Competing for space in the Old Town are galleries and boutiques featuring artists in all these media; some of them get together in 'guilds' to share rent and space. I particularly liked one shop that specialized in felted hats; the makers began with a square of flat felt, and used old-fashioned hat forms and their own creativity to design a range of flat, cloche and bowler-shaped hats. When did you last see a hatter who makes hats one at a time?

The second type of tourist is the drunken weekend-stag-party variety, drawn by its very cheap liquor and beer, and weekend airfare and hotel packages. This is a big draw to Finns (who pay astonishing high taxes on alcohol at home) who apparently start drinking on the Friday ferry ride to Tallinn, and don't stop til they stagger home on Sunday afternoon. Some hotels won't accept stag groups at all, but evidently they are income for others.

(NB: In Europe, the British generally rule as the obnoxious drunken tourists that everyone loves to hate. The French nickname for the English has changed from the Napoleonic 'les rosbifs' to the modern 'les fuk-offs', thanks to the average English foul-mouthed football fan.)
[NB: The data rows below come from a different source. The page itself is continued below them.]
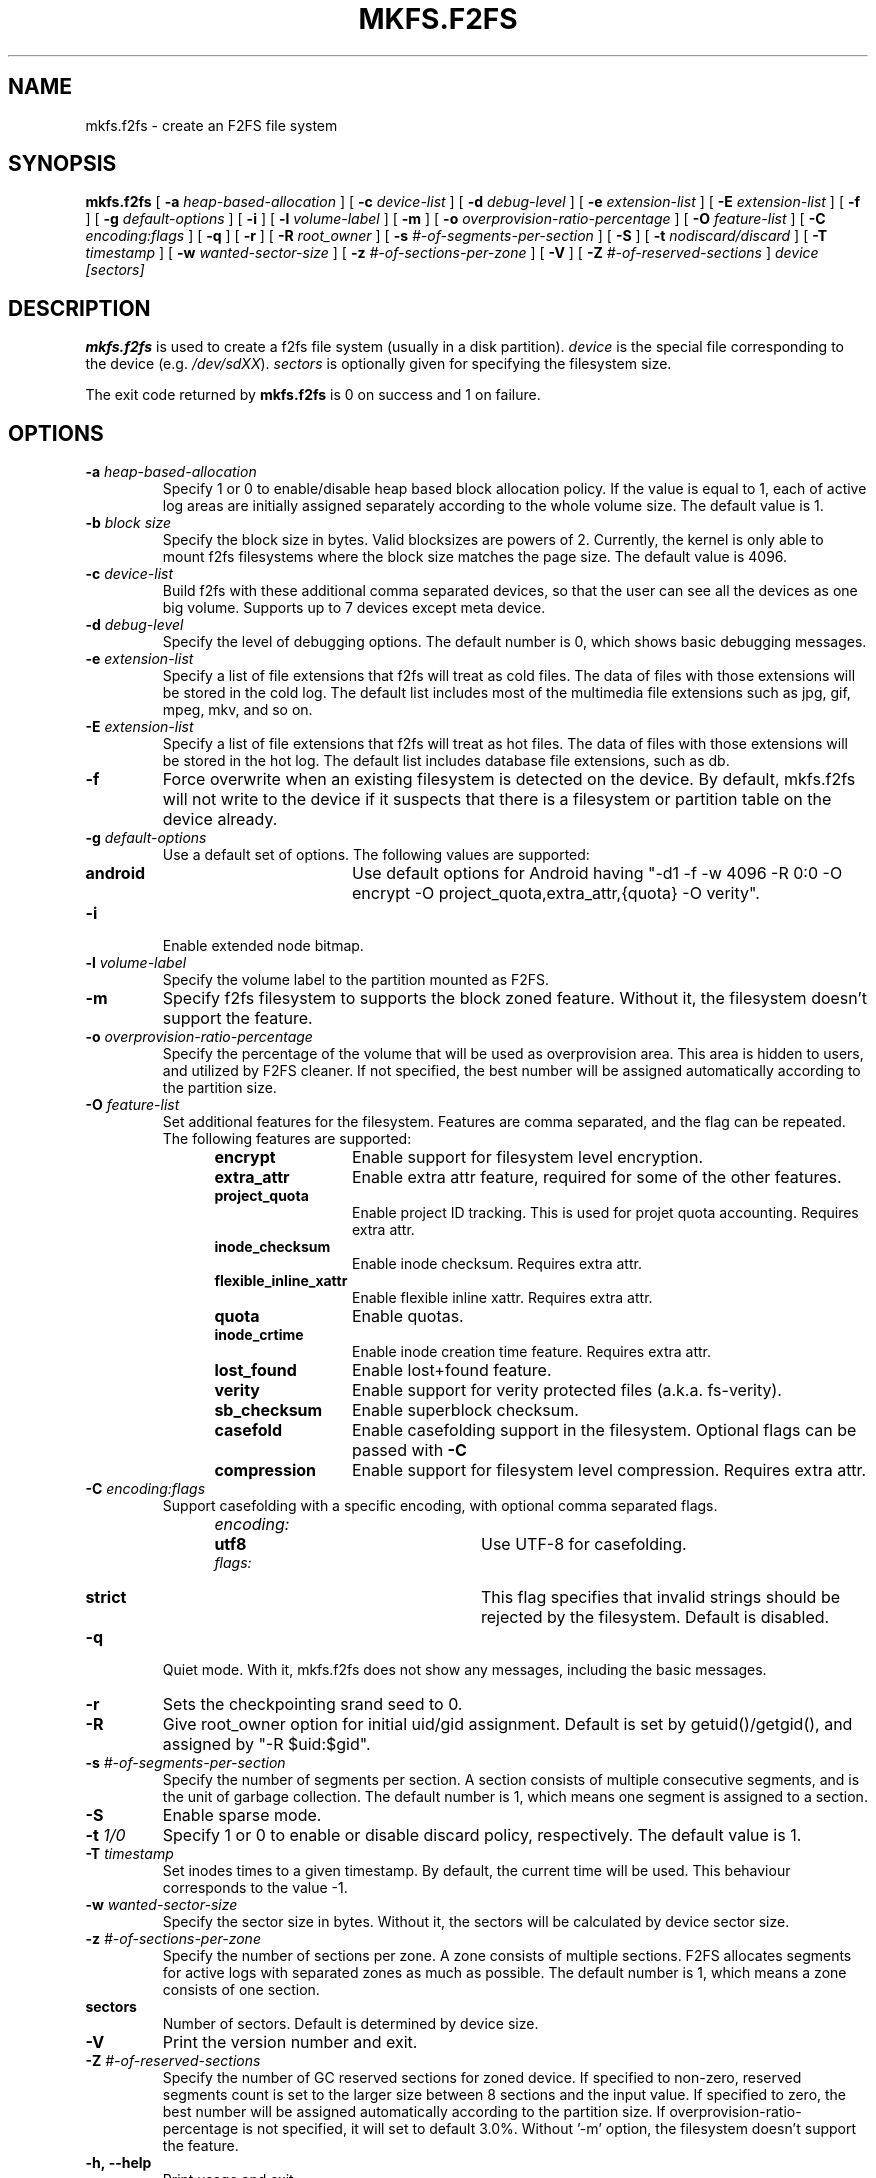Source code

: .\" Copyright (c) 2012 Samsung Electronics Co., Ltd.
.\"             http://www.samsung.com/
.\"  Written by Jaegeuk Kim <jaegeuk.kim@samsung.com>
.\"
.TH MKFS.F2FS 8
.SH NAME
mkfs.f2fs \- create an F2FS file system
.SH SYNOPSIS
.B mkfs.f2fs
[
.B \-a
.I heap-based-allocation
]
[
.B \-c
.I device-list
]
[
.B \-d
.I debug-level
]
[
.B \-e
.I extension-list
]
[
.B \-E
.I extension-list
]
[
.B \-f
]
[
.B \-g
.I default-options
]
[
.B \-i
]
[
.B \-l
.I volume-label
]
[
.B \-m
]
[
.B \-o
.I overprovision-ratio-percentage
]
[
.B \-O
.I feature-list
]
[
.B \-C
.I encoding:flags
]
[
.B \-q
]
[
.B \-r
]
[
.B \-R
.I root_owner
]
[
.B \-s
.I #-of-segments-per-section
]
[
.B \-S
]
[
.B \-t
.I nodiscard/discard
]
[
.B \-T
.I timestamp
]
[
.B \-w
.I wanted-sector-size
]
[
.B \-z
.I #-of-sections-per-zone
]
[
.B \-V
]
[
.B \-Z
.I #-of-reserved-sections
]
.I device
.I [sectors]
.SH DESCRIPTION
.B mkfs.f2fs
is used to create a f2fs file system (usually in a disk partition).
\fIdevice\fP is the special file corresponding to the device (e.g.
\fI/dev/sdXX\fP).
\fIsectors\fP is optionally given for specifying the filesystem size.
.PP
The exit code returned by
.B mkfs.f2fs
is 0 on success and 1 on failure.
.SH OPTIONS
.TP
.BI \-a " heap-based-allocation"
Specify 1 or 0 to enable/disable heap based block allocation policy.
If the value is equal to 1, each of active log areas are initially
assigned separately according to the whole volume size.
The default value is 1.
.TP
.BI \-b " block size"
Specify the block size in bytes. Valid blocksizes are powers of 2.
Currently, the kernel is only able to mount f2fs filesystems where the
block size matches the page size.
The default value is 4096.
.TP
.BI \-c " device-list"
Build f2fs with these additional comma separated devices, so that the user can
see all the devices as one big volume.
Supports up to 7 devices except meta device.
.TP
.BI \-d " debug-level"
Specify the level of debugging options.
The default number is 0, which shows basic debugging messages.
.TP
.BI \-e " extension-list"
Specify a list of file extensions that f2fs will treat as cold files.
The data of files with those extensions will be stored in the cold log.
The default list includes most of the multimedia file extensions such as
jpg, gif, mpeg, mkv, and so on.
.TP
.BI \-E " extension-list"
Specify a list of file extensions that f2fs will treat as hot files.
The data of files with those extensions will be stored in the hot log.
The default list includes database file extensions, such as db.
.TP
.BI \-f
Force overwrite when an existing filesystem is detected on the device.
By default, mkfs.f2fs will not write to the device if it suspects that
there is a filesystem or partition table on the device already.
.TP
.BI \-g " default-options"
Use a default set of options.
The following values are supported:
.RS 1.2i
.TP 1.2i
.B android
Use default options for Android having "-d1 -f -w 4096 -R 0:0 -O encrypt -O project_quota,extra_attr,{quota} -O verity".
.RE
.TP
.BI \-i
Enable extended node bitmap.
.TP
.BI \-l " volume-label"
Specify the volume label to the partition mounted as F2FS.
.TP
.BI \-m
Specify f2fs filesystem to supports the block zoned feature.
Without it, the filesystem doesn't support the feature.
.TP
.BI \-o " overprovision-ratio-percentage"
Specify the percentage of the volume that will be used as overprovision area.
This area is hidden to users, and utilized by F2FS cleaner. If not specified, the
best number will be assigned automatically according to the partition size.
.TP
.BI \-O " feature-list"
Set additional features for the filesystem. Features are comma separated, and
the flag can be repeated. The following features are supported:
.RS 1.2i
.TP 1.2i
.B encrypt
Enable support for filesystem level encryption.
.TP
.B extra_attr
Enable extra attr feature, required for some of the other features.
.TP
.B project_quota
Enable project ID tracking. This is used for projet quota accounting. Requires extra attr.
.TP
.B inode_checksum
Enable inode checksum. Requires extra attr.
.TP
.B flexible_inline_xattr
Enable flexible inline xattr. Requires extra attr.
.TP
.B quota
Enable quotas.
.TP
.B inode_crtime
Enable inode creation time feature. Requires extra attr.
.TP
.B lost_found
Enable lost+found feature.
.TP
.B verity
Enable support for verity protected files (a.k.a. fs-verity).
.TP
.B sb_checksum
Enable superblock checksum.
.TP
.B casefold
Enable casefolding support in the filesystem. Optional flags can be passed with
.B \-C
.TP
.B compression
Enable support for filesystem level compression. Requires extra attr.
.RE
.TP
.BI \-C " encoding:flags"
Support casefolding with a specific encoding, with optional comma separated flags.
.RS 1.2i
.TP 1.2i
.I encoding:
.RS 1.2i
.TP 1.2i
.B utf8
Use UTF-8 for casefolding.
.RE
.I flags:
.RS 1.2i
.TP 1.2i
.B strict
This flag specifies that invalid strings should be rejected by the filesystem.
Default is disabled.
.RE
.RE
.TP
.BI \-q
Quiet mode.
With it, mkfs.f2fs does not show any messages, including the basic messages.
.TP
.BI \-r
Sets the checkpointing srand seed to 0.
.TP
.BI \-R
Give root_owner option for initial uid/gid assignment.
Default is set by getuid()/getgid(), and assigned by "-R $uid:$gid".
.TP
.BI \-s " #-of-segments-per-section"
Specify the number of segments per section. A section consists of
multiple consecutive segments, and is the unit of garbage collection.
The default number is 1, which means one segment is assigned to a section.
.TP
.BI \-S
Enable sparse mode.
.TP
.BI \-t " 1/0"
Specify 1 or 0 to enable or disable discard policy, respectively.
The default value is 1.
.TP
.BI \-T " timestamp"
Set inodes times to a given timestamp. By default, the current time will be used.
This behaviour corresponds to the value -1.
.TP
.BI \-w " wanted-sector-size"
Specify the sector size in bytes.
Without it, the sectors will be calculated by device sector size.
.TP
.BI \-z " #-of-sections-per-zone"
Specify the number of sections per zone. A zone consists of multiple sections.
F2FS allocates segments for active logs with separated zones as much as possible.
The default number is 1, which means a zone consists of one section.
.TP
.BI sectors
Number of sectors. Default is determined by device size.
.TP
.BI \-V
Print the version number and exit.
.TP
.BI \-Z " #-of-reserved-sections"
Specify the number of GC reserved sections for zoned device. If specified
to non-zero, reserved segments count is set to the larger size between 8
sections and the input value. If specified to zero, the best number will be
assigned automatically according to the partition size.
If overprovision-ratio-percentage is not specified, it will set to default
3.0%. Without '-m' option, the filesystem doesn't support the feature.
.TP
.BI \-h,\ \-\-help
Print usage and exit.
.SH AUTHOR
This version of
.B mkfs.f2fs
has been written by Jaegeuk Kim <jaegeuk.kim@samsung.com>.
.SH AVAILABILITY
.B mkfs.f2fs
is available from git://git.kernel.org/pub/scm/linux/kernel/git/jaegeuk/f2fs-tools.git.
.SH SEE ALSO
.BR mkfs (8),
.BR fsck.f2fs(8),
.BR dump.f2fs(8),
.BR defrag.f2fs(8),
.BR resize.f2fs(8),
.BR sload.f2fs(8).
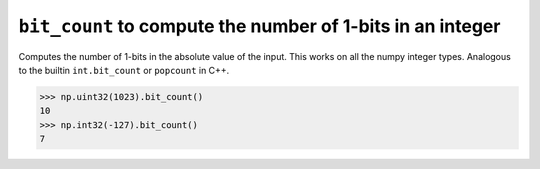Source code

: ``bit_count`` to compute the number of 1-bits in an integer
-----------------------------------------------------------

Computes the number of 1-bits in the absolute value of the input.
This works on all the numpy integer types. Analogous to the builtin
``int.bit_count`` or ``popcount`` in C++.

.. code-block:: python

    >>> np.uint32(1023).bit_count()
    10
    >>> np.int32(-127).bit_count()
    7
On May 1st, Estonia will join the EU, along with nine other former 'Soviet' nations like its neighbours Latvia and Lithuania. Of them,
Estonia is consistently described as the 'best prepared' - and the city I saw is clearly open for Western business and tourism. Perhaps their small size, unified culture and their history of trade, negotiation and adapting to change has given them an edge over larger less flexible countries.